Texto fuente:
◆ ◆ ◆ ◆
El USDA proyecta la primera caída en la producción mundial de carne vacuna en cinco años

El recorte estimado es de 685.000 toneladas respecto a 2025, con China y Brasil como los principales ajustes a la baja. Argentina aparece bien posicionada para aprovechar la reconfiguración del comercio global.

La producción mundial de carne vacuna caerá un 1% en 2026, hasta los 61,6 millones de toneladas, según el informe semestral del Departamento de Agricultura de los Estados Unidos (USDA), analizado por Rosgan y difundido por TodoAgro. Se trata de la primera contracción tras cinco años de crecimiento consecutivo, con un recorte de 685.000 toneladas respecto al año anterior.

Los mayores ajustes a la baja se concentran en China y Brasil. En el caso brasileño, tras un año récord en 2025, la producción caería un 2% hasta los 12,4 millones de toneladas, aunque el país mantendría su posición como principal exportador mundial con 4,275 millones de toneladas. Australia, por su parte, también reduciría su producción un 1% hasta 2,9 millones de toneladas por menor faena, aunque se sostendría como segundo exportador global con 2,16 millones.
◆ ◆ ◆ ◆
[Datos almacenados]
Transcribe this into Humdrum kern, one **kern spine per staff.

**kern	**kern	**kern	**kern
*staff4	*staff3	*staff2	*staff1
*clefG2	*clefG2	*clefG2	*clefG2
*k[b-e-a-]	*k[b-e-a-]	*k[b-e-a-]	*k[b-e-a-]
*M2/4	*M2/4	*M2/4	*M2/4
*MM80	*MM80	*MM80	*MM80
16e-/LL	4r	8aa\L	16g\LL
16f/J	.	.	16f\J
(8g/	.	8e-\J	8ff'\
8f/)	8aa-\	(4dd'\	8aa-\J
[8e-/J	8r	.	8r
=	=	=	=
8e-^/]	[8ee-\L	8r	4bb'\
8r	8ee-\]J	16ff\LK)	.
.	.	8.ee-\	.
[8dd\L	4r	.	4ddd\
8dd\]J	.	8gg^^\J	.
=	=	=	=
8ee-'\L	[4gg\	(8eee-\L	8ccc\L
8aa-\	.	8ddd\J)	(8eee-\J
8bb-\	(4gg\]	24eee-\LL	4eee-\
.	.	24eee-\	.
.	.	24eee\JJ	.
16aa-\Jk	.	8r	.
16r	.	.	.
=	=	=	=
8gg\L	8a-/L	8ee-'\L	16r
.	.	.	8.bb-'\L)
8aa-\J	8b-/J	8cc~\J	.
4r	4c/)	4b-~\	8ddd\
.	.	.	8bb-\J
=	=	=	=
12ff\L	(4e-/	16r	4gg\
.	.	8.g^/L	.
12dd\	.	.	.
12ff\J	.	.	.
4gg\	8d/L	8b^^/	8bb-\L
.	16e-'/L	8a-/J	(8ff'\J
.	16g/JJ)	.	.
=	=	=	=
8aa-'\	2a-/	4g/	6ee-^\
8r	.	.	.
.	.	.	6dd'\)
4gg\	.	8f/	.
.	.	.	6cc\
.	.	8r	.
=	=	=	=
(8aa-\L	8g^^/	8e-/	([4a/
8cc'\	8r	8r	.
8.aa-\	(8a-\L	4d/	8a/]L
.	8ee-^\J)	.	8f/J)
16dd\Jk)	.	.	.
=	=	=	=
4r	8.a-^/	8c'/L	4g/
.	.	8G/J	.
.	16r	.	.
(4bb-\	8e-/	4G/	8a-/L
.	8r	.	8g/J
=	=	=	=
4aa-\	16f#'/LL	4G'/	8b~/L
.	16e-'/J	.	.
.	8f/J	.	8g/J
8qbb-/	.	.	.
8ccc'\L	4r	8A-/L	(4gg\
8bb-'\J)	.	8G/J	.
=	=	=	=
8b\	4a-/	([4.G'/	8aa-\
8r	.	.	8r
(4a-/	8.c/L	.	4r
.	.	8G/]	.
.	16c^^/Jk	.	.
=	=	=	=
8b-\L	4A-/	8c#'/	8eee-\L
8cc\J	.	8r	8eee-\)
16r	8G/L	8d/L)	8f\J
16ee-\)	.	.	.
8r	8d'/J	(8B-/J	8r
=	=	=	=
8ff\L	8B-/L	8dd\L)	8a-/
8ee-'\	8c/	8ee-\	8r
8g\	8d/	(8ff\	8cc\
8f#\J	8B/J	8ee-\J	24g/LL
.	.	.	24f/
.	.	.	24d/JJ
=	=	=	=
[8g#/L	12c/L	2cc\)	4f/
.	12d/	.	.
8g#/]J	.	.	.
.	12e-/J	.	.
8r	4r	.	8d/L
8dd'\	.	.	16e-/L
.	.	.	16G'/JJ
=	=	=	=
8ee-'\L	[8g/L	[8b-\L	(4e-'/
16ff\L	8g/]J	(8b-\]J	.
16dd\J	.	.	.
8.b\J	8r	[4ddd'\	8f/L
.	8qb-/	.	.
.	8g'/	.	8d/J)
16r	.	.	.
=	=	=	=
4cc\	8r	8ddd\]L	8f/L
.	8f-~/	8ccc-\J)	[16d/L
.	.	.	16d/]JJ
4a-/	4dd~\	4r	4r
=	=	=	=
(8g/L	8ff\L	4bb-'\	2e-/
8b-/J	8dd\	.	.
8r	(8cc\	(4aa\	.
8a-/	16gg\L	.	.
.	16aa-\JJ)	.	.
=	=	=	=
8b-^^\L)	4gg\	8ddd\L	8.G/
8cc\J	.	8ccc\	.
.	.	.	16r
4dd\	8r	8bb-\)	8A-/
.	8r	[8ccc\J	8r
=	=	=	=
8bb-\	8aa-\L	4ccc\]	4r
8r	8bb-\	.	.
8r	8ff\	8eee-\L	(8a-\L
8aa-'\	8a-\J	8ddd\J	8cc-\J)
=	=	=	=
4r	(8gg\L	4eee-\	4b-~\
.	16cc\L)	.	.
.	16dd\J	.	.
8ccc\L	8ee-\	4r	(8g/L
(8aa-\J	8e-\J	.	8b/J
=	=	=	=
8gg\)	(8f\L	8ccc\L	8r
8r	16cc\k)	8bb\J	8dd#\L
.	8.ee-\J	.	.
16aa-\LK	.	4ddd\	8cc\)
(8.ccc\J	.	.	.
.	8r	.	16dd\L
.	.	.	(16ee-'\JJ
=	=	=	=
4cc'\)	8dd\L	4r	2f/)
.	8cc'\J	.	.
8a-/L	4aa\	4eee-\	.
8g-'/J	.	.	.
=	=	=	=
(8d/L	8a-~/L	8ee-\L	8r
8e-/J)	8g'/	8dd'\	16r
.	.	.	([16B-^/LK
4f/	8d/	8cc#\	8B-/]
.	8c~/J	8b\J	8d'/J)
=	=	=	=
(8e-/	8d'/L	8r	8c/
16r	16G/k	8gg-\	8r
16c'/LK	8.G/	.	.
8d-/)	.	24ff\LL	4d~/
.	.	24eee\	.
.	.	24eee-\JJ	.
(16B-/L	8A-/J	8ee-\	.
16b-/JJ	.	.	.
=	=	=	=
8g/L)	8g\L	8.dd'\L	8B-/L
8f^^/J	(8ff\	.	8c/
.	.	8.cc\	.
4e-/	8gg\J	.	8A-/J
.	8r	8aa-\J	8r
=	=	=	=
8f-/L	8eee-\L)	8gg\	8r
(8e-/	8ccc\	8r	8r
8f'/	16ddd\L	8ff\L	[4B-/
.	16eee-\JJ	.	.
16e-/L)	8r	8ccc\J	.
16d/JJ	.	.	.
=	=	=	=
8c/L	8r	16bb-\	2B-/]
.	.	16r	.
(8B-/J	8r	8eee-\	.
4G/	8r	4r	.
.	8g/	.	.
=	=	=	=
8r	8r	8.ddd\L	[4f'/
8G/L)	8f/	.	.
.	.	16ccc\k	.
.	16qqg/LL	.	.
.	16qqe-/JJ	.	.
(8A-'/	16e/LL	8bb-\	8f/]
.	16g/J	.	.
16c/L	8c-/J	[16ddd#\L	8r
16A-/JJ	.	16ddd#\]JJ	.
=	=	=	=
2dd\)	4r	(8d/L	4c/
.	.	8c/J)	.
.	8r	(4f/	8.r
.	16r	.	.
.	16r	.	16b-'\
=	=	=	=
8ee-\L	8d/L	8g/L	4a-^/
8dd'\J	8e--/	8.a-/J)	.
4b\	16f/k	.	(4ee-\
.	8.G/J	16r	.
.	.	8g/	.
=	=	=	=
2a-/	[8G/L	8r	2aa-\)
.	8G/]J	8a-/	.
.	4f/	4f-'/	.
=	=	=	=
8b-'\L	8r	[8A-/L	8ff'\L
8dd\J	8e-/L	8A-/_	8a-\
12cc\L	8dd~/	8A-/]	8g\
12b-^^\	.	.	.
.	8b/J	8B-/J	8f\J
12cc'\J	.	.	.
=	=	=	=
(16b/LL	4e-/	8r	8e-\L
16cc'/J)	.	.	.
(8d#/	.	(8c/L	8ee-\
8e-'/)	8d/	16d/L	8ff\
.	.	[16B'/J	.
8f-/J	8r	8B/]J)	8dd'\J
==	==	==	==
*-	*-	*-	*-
◆ ◆ ◆ ◆
Aplica lo leído:
**a.** Resume en dos oraciones la nota sobre la caída de la producción mundial de carne vacuna.
**b.** Transcribe literalmente el fragmento de la nota sobre la carne vacuna que arranca en las palabras "El USDA proyecta" y termina tras "al año anterior.".
**c.** Sigue escribiendo la nota sobre la caída en la producción mundial de carne vacuna a partir del punto en que se interrumpe.

Respuestas en orden:
**a.** Según el informe semestral del USDA, la producción mundial de carne vacuna caerá un 1% en 2026, hasta los 61,6 millones de toneladas, lo que sería la primera contracción tras cinco años de crecimiento consecutivo. Los mayores ajustes a la baja se concentran en China y Brasil, aunque Brasil mantendría su posición como principal exportador mundial y Australia se sostendría como segundo.

**b.**
El USDA proyecta la primera caída en la producción mundial de carne vacuna en cinco años

El recorte estimado es de 685.000 toneladas respecto a 2025, con China y Brasil como los principales ajustes a la baja. Argentina aparece bien posicionada para aprovechar la reconfiguración del comercio global.

La producción mundial de carne vacuna caerá un 1% en 2026, hasta los 61,6 millones de toneladas, según el informe semestral del Departamento de Agricultura de los Estados Unidos (USDA), analizado por Rosgan y difundido por TodoAgro. Se trata de la primera contracción tras cinco años de crecimiento consecutivo, con un recorte de 685.000 toneladas respecto al año anterior.

**c.**
Por el lado de la demanda, el USDA recortó su proyección de importaciones globales de 12,01 a 11,68 millones de toneladas, una baja del 2,6%. El ajuste se explica principalmente por China, cuyas importaciones se reducirían de 3,75 a 3,20 millones de toneladas, una caída del 12,5% interanual. La decisión de Pekín de restringir compras externas para proteger su industria local llevaría su participación en el comercio global al nivel más bajo desde 2020, pasando del 35% de 2023 a menos del 27%.

Como contrapeso, Estados Unidos muestra una demanda creciente del 6%, que lo llevaría a un récord de 2,626 millones de toneladas —equivalente al 22,5% del comercio mundial—, mientras que la Unión Europea sumaría unas 500.000 toneladas adicionales. En conjunto, ambos bloques prácticamente igualarían la demanda china, aunque a precios sensiblemente superiores.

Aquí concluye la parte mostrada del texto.